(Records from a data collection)
▼▼▼

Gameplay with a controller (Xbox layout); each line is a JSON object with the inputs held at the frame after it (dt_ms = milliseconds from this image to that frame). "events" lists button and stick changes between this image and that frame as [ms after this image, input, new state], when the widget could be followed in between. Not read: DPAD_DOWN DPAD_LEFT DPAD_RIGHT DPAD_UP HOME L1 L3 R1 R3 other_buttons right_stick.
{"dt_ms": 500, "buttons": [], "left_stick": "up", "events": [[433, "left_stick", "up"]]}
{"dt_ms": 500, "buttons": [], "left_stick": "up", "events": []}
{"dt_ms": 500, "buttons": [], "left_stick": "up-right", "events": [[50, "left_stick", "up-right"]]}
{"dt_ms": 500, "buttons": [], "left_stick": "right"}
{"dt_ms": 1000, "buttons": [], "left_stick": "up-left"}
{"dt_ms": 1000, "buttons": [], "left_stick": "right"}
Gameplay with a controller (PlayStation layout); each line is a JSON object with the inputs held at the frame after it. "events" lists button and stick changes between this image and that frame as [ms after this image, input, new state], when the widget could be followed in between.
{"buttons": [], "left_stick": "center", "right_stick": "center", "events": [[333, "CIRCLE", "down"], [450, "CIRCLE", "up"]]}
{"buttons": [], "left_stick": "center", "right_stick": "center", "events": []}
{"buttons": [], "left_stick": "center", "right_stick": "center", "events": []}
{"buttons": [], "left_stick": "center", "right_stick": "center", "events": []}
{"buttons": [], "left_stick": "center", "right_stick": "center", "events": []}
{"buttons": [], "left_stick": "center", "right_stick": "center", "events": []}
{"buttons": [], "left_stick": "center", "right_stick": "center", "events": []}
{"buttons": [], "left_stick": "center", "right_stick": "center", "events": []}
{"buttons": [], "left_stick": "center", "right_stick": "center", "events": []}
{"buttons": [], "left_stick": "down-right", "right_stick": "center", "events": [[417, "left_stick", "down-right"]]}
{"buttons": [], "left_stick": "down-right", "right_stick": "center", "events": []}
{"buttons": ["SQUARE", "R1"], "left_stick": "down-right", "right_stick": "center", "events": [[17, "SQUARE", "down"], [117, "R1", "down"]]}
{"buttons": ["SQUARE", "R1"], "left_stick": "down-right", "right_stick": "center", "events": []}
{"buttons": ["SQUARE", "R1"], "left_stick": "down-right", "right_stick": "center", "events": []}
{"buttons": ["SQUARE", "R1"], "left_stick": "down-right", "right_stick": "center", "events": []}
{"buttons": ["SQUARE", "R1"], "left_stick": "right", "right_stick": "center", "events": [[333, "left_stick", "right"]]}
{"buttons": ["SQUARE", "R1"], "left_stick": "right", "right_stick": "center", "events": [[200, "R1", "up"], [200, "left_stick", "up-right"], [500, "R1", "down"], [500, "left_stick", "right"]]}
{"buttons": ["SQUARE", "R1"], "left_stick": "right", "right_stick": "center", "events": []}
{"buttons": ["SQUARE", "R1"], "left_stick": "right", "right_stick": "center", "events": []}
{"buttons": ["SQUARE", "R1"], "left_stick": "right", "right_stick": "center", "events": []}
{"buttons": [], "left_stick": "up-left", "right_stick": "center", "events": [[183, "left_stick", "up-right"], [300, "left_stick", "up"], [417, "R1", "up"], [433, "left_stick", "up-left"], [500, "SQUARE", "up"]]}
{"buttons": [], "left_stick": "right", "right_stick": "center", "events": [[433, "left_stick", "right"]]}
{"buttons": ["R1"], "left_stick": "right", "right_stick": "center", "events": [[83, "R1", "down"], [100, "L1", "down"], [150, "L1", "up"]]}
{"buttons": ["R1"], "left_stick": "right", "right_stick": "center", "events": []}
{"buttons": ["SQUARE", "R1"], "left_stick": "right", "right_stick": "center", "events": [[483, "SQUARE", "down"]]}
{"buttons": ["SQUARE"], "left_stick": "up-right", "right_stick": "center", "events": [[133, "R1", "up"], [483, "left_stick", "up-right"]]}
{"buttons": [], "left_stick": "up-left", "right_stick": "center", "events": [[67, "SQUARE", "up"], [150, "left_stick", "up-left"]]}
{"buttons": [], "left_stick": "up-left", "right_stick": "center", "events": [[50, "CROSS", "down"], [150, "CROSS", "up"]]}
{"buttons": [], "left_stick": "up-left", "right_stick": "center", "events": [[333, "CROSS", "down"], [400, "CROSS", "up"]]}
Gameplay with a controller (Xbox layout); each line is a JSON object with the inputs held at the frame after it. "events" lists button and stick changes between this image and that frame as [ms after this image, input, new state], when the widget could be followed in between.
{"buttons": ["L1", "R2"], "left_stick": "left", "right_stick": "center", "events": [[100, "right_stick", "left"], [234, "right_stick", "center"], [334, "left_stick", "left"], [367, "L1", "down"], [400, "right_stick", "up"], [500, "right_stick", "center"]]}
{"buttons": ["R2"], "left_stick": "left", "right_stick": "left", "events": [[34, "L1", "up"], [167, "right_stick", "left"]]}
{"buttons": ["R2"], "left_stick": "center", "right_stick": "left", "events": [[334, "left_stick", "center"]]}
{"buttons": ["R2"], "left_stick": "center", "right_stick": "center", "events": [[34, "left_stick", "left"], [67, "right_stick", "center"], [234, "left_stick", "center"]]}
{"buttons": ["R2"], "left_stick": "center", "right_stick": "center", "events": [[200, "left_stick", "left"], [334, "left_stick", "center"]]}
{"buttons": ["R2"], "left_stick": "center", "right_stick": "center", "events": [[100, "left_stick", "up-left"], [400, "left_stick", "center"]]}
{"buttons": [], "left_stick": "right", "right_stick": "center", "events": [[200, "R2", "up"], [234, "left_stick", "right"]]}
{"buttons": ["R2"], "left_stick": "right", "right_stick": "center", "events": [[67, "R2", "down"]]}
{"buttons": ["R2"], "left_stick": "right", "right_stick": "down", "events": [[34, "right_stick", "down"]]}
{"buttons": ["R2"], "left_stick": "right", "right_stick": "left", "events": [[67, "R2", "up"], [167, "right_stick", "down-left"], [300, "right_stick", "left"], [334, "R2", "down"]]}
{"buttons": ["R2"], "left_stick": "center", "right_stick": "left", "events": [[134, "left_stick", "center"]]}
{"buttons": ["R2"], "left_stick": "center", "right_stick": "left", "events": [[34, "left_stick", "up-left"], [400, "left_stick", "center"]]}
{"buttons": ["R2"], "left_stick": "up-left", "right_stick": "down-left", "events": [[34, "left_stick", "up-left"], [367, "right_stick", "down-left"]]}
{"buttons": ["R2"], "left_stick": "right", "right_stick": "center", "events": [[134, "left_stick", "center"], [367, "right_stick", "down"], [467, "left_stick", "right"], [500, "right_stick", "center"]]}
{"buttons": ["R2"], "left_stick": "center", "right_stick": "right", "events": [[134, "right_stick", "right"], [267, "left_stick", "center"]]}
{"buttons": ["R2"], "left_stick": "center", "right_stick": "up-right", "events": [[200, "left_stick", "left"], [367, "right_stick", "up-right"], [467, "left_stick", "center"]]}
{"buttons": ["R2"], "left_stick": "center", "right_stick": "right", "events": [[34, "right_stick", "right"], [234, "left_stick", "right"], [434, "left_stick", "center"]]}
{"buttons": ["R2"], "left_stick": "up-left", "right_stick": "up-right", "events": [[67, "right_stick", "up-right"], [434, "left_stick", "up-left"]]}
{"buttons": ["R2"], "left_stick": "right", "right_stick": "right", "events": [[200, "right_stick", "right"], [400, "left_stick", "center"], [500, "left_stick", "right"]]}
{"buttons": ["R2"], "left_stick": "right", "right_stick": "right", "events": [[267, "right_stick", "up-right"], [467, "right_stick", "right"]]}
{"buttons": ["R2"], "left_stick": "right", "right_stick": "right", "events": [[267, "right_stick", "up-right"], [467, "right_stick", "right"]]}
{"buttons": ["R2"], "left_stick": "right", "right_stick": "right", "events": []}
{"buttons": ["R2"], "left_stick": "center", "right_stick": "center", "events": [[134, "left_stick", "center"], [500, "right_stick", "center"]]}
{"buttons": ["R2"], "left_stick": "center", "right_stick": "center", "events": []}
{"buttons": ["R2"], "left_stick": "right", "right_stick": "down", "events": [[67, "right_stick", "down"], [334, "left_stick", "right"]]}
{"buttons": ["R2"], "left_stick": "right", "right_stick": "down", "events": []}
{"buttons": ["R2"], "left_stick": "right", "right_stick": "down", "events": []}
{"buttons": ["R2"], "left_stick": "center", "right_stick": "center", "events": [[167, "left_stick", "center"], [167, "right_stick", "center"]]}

▲▲▲

** TASK GOAL **
From the data above, copy each line that has the string "CROSS".

** SOLUTION TO THIS PROBLEM **
{"buttons": [], "left_stick": "up-left", "right_stick": "center", "events": [[50, "CROSS", "down"], [150, "CROSS", "up"]]}
{"buttons": [], "left_stick": "up-left", "right_stick": "center", "events": [[333, "CROSS", "down"], [400, "CROSS", "up"]]}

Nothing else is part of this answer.